Suriye’deki halkların farklılığına dikkat çeken Abdullah Remo da, “Orada kardeşçe bir yaşamı hep birlikte inşa etmemiz gerekiyor. Şu an oraya dönmeyi düşünmüyorum ama eğer iyi bir şekilde inşa olursa, yurdumuz tamir edilirse gideriz biz de” dedi.
‘Suriye güvenli olursa gideriz’
Esad rejiminin yıkılmasını sevinçle karşıladığını söyleyen bir diğer isim Halil Al Halil. Yıllar önce Halep’ten gelen Al Halil, “Esad sonrası Suriye’nin iyi bir duruma geldiğini düşünüyoruz. İnşallah her şey daha iyiye gidecek. Allah’ın izniyle geri dönmeyi düşünüyoruz. Oradaki duruma göre eğer güvenli bir hale gelirse gideceğiz” dedi.

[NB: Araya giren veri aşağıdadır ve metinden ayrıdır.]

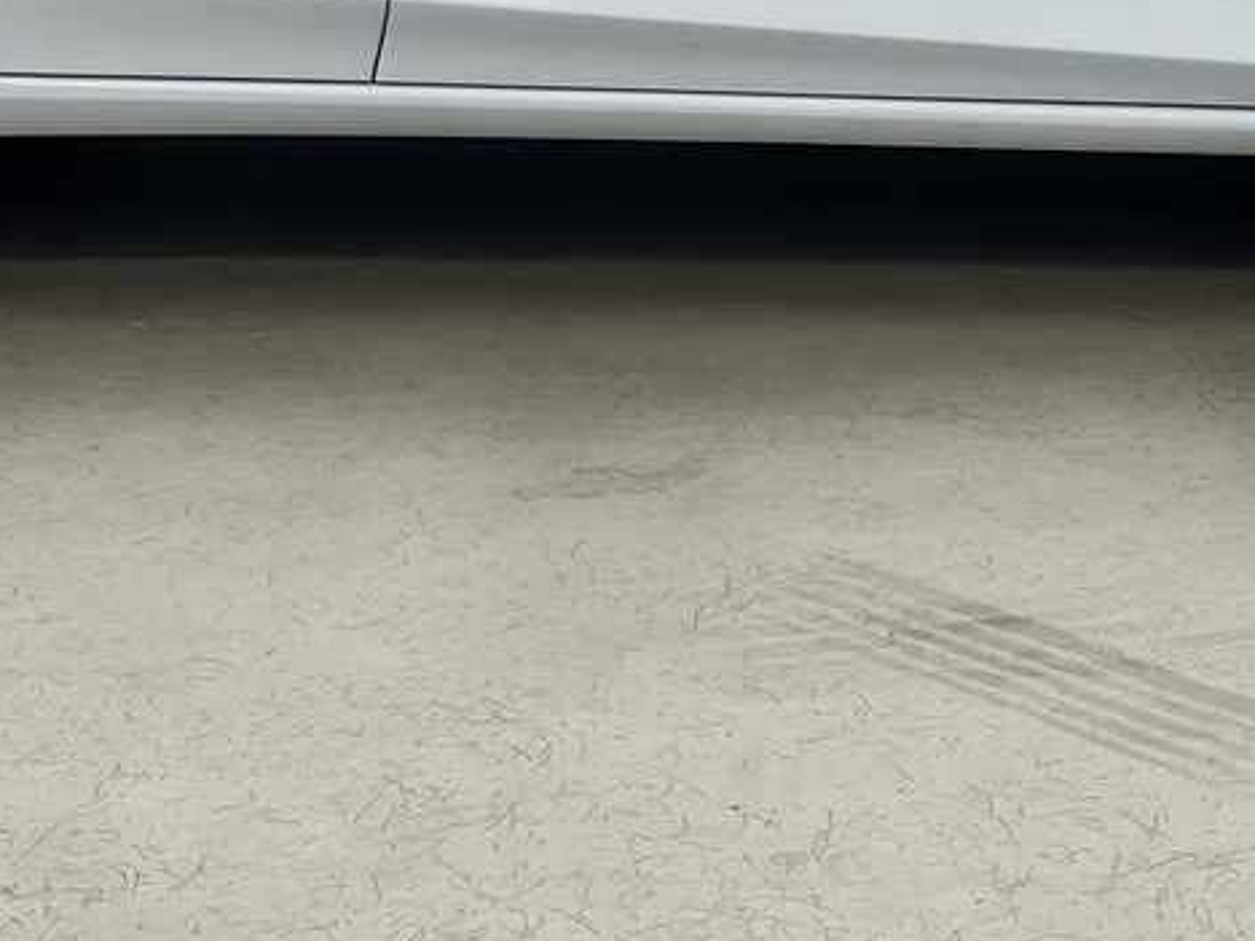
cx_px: 721
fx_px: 2900
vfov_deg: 16.7
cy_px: -496
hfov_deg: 24.4
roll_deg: +1.6
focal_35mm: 80
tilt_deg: -4.8
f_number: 1.6
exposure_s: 1/100
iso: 40
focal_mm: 5.1
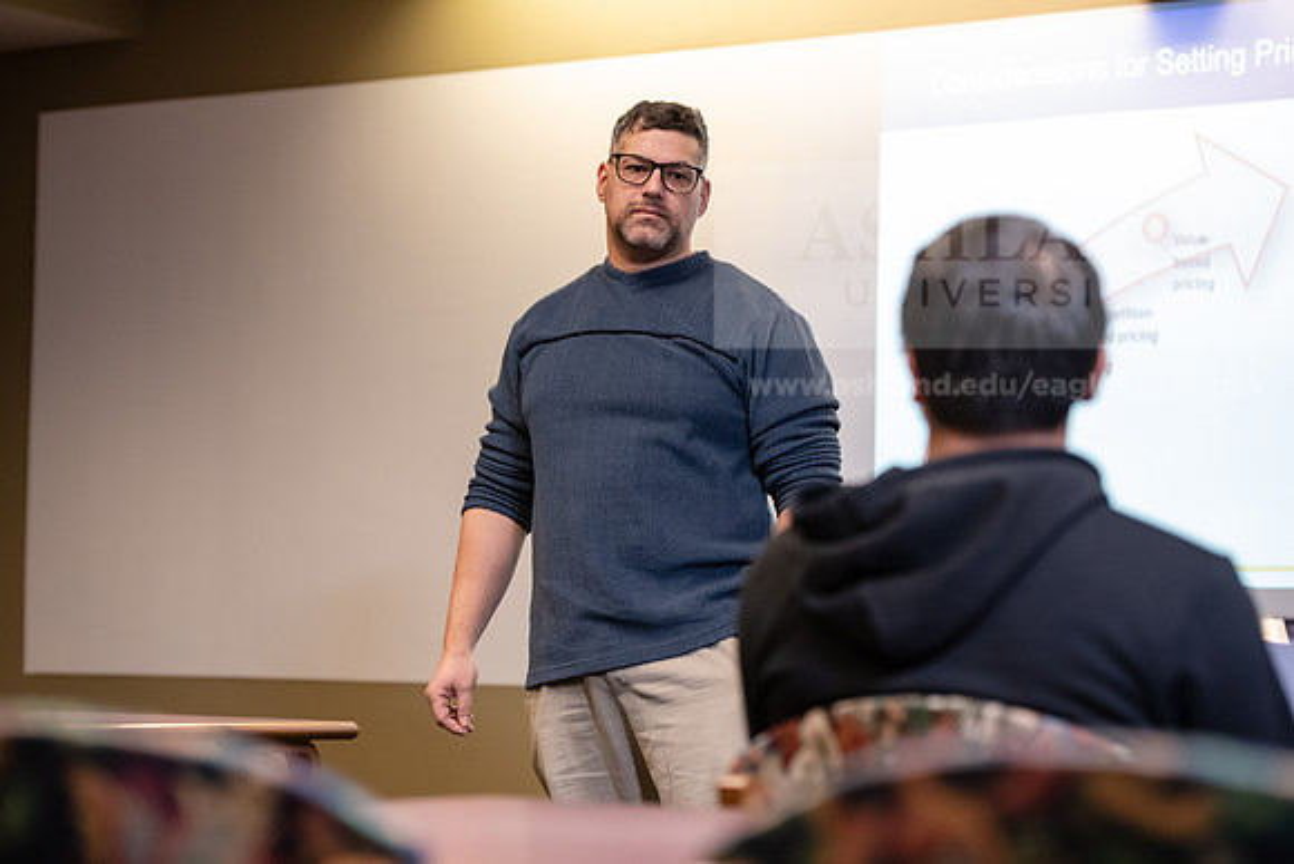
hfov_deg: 21.5
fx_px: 3415
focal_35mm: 95
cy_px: 432
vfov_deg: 14.4
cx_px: 647
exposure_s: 1/200
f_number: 3.2
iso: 2500
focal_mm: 95
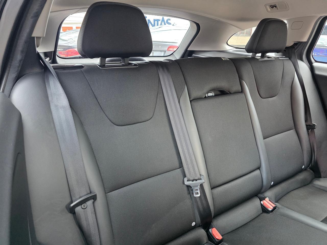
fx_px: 217
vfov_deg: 58.9
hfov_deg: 73.9
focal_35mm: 23
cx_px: 164
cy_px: 122
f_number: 1.7
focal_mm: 6.3
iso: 400
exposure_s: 1/120
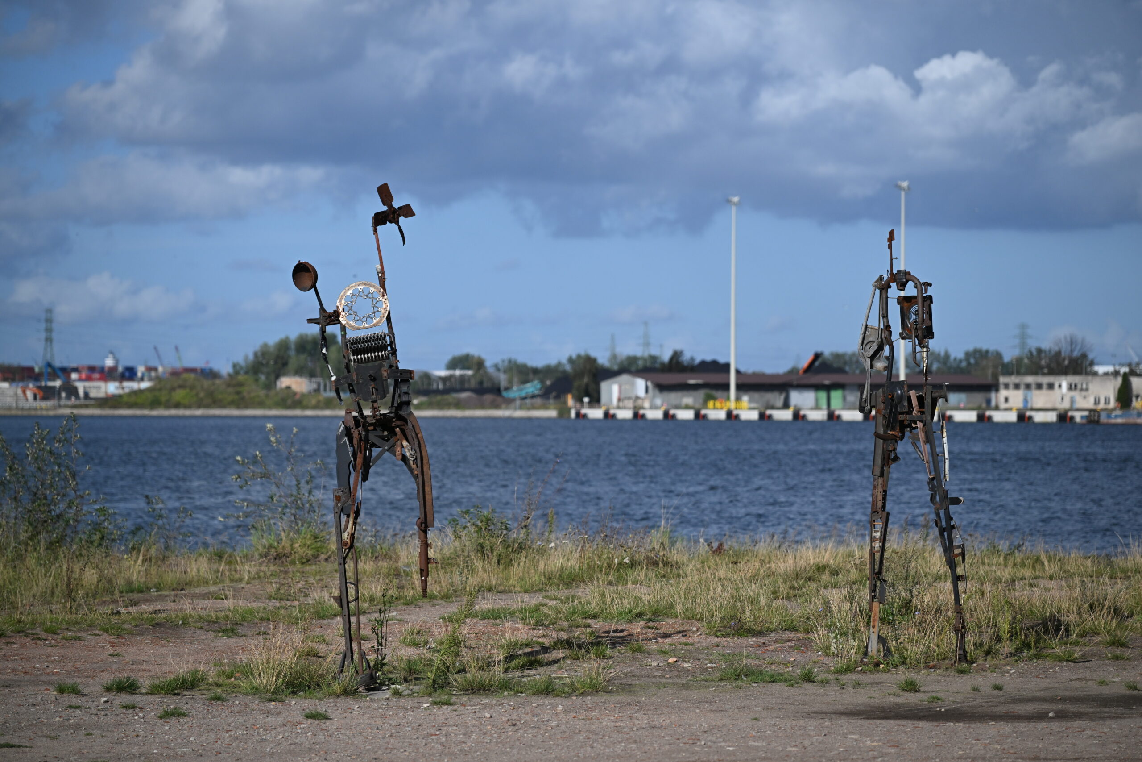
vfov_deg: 11.4
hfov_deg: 17.1
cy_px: 381
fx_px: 3807
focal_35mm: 120
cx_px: 571
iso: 400
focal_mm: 120
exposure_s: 1/6400
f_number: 4
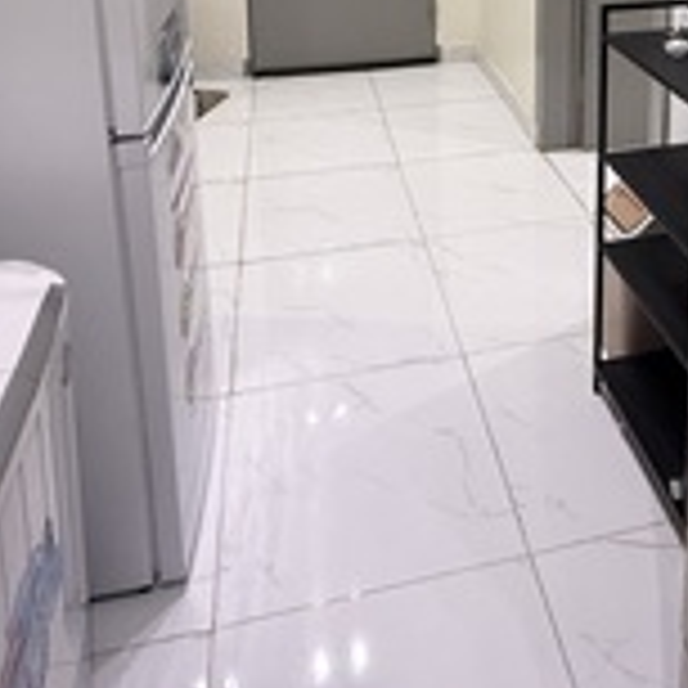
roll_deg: +0.0
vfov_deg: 37.7
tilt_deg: -9.4
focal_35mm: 37
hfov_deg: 44.0
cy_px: -65
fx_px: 832
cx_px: 483
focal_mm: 2.22
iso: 250
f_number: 2.2
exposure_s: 1/60
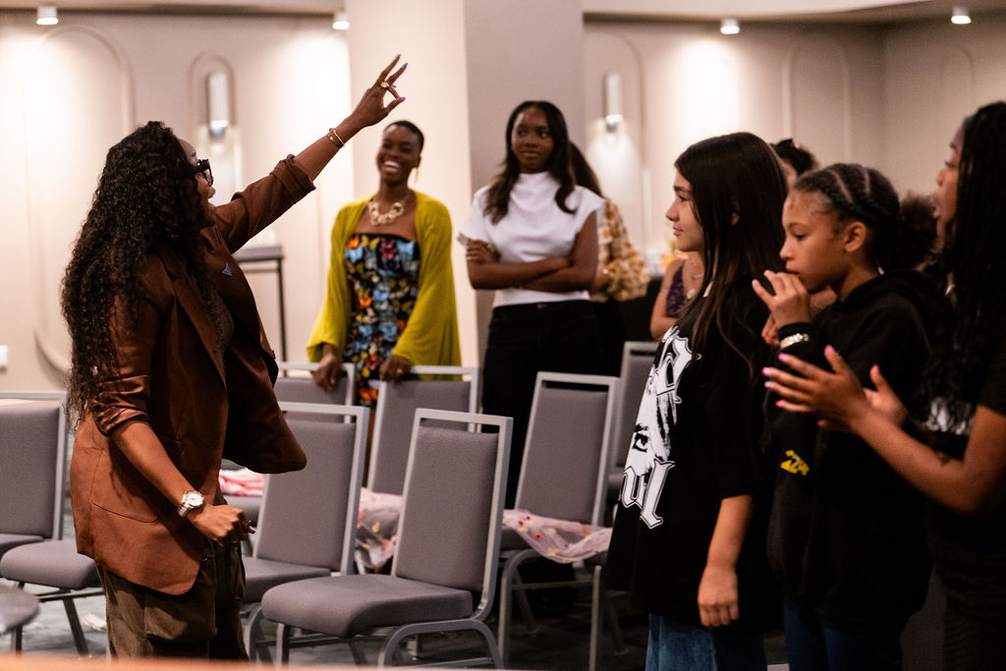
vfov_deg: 18.2
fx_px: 2096
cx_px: 503
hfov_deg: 27.0
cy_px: 336
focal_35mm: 75
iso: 2500
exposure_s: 1/125
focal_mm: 75
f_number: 2.8
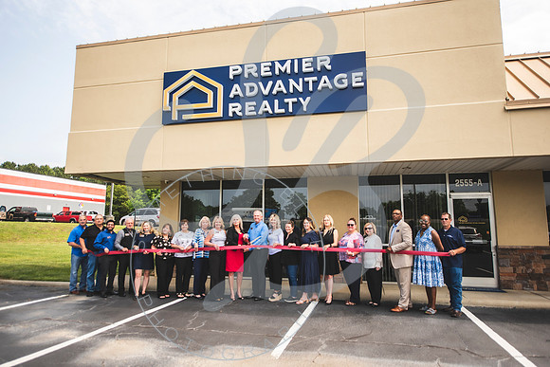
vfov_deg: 53.0
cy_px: 184
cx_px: 275
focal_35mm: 24
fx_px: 368
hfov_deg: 73.6
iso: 100
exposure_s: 1/800
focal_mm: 24
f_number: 2.8
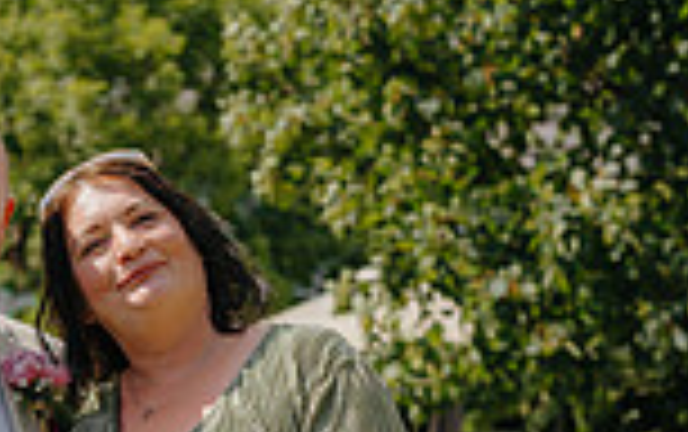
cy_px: 634
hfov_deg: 19.4
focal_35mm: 105
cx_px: 49
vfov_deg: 12.0
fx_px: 1971
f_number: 2.8
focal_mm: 35
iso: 100
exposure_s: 1/1250
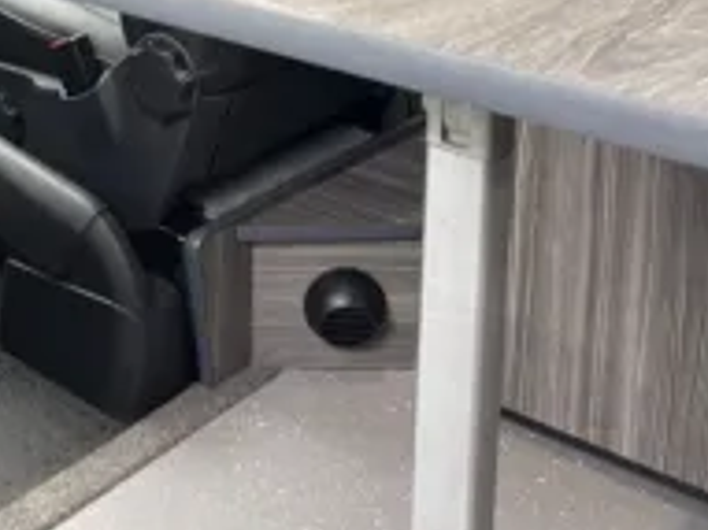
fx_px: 1390
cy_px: -154
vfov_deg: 19.9
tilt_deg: -9.5
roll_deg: -0.9
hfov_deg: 28.1
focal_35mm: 68
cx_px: 167
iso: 400
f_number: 1.6
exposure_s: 1/50
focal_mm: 5.96
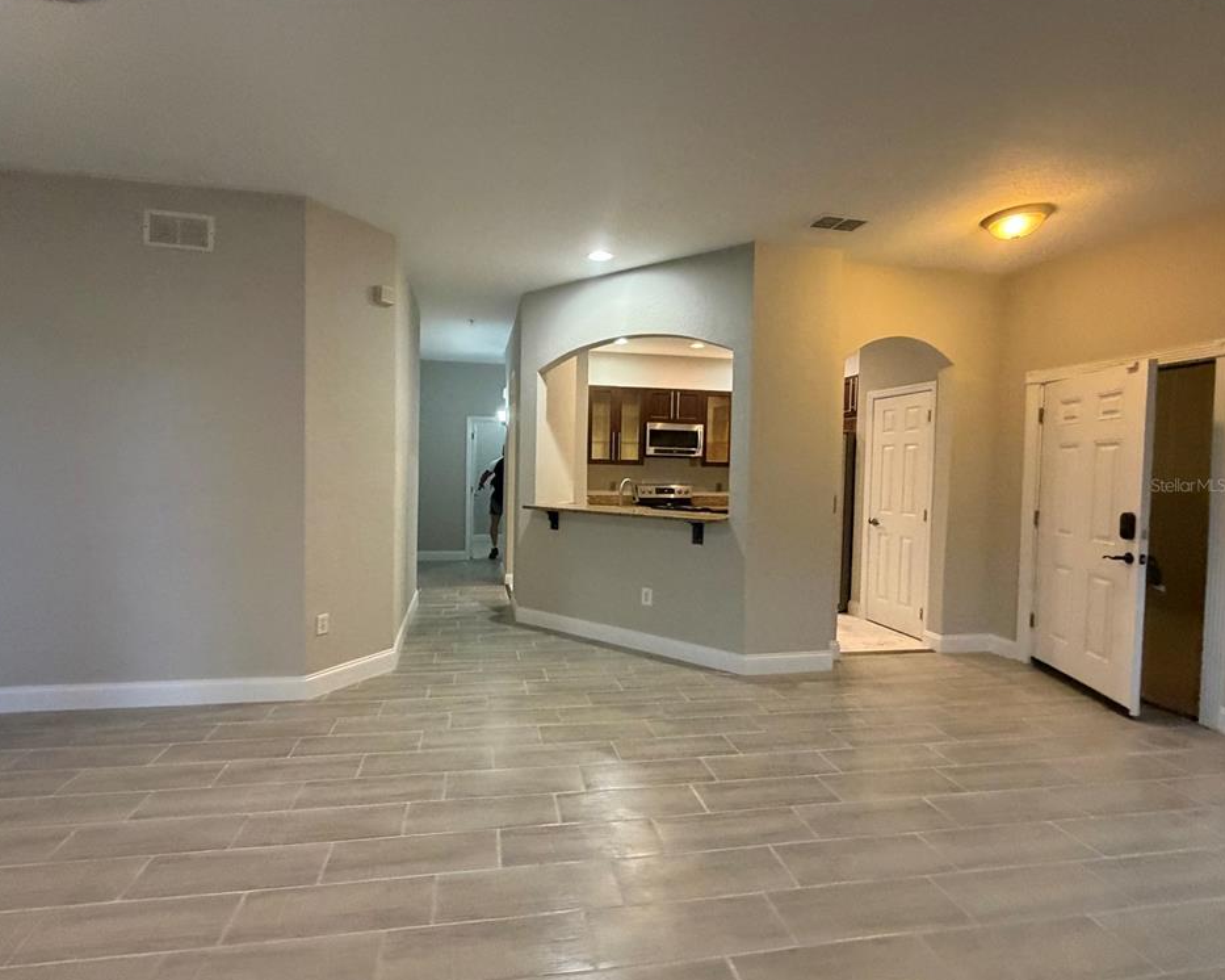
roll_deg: -0.4
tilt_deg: -7.8
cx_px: 558
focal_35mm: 15
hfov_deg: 96.6
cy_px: 485
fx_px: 544
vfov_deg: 84.0
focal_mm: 2.22
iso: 500
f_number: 2.2
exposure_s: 1/60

Deyrizor’dan gelen İsmail Elnoufel’de önce Beşar Esad’ın zalim bir olduğunu söyleyerek konuşmaya başladı. “Beşar Esad herkese zulmediyordu. O kendi halkına zalimdi. Bütün Suriye halkı tam anlamıyla zulüm gördü. Kürtler, Araplar, Hristiyanlar.. Suriye’deki herkes. Suriye’de şu anda durum daha iyi. Allahın izniyle biz de yakında gideceğiz.”
‘Hala devam eden bir savaş var orada Esad’la değil kendi aramızda’
Son olarak durumu değerlendiren Mecid Medini ise, “Esad’ın düşmesine sevindik bu tüm Suriye halkı için sevinç günüdür ancak yine içimizde bir sızı var. Ölen yakınlarımız var onlar bugünü görecek kadar yaşamadılar. Suriye’deki bütün halkları selamlıyorum. Eğer Esad’dan sonra güzel bir tablo oluşursa Araplar, Kürtler, Alevileri bir araya getirebilir” temennisinde bulundu.
Medini “İnşallah geri dönüşler de oluyor. Umuyoruz daha güzel şeyler yaşarız. Hala devam eden bir savaş var orada Esad’la değil kendi aramızda. Umuyoruz bu savaş da bir an önce biter. Biz de yurdumuza gideriz” diyerek Suriye’nin hala kendileri için güvenli olmadığına dikkat çekti.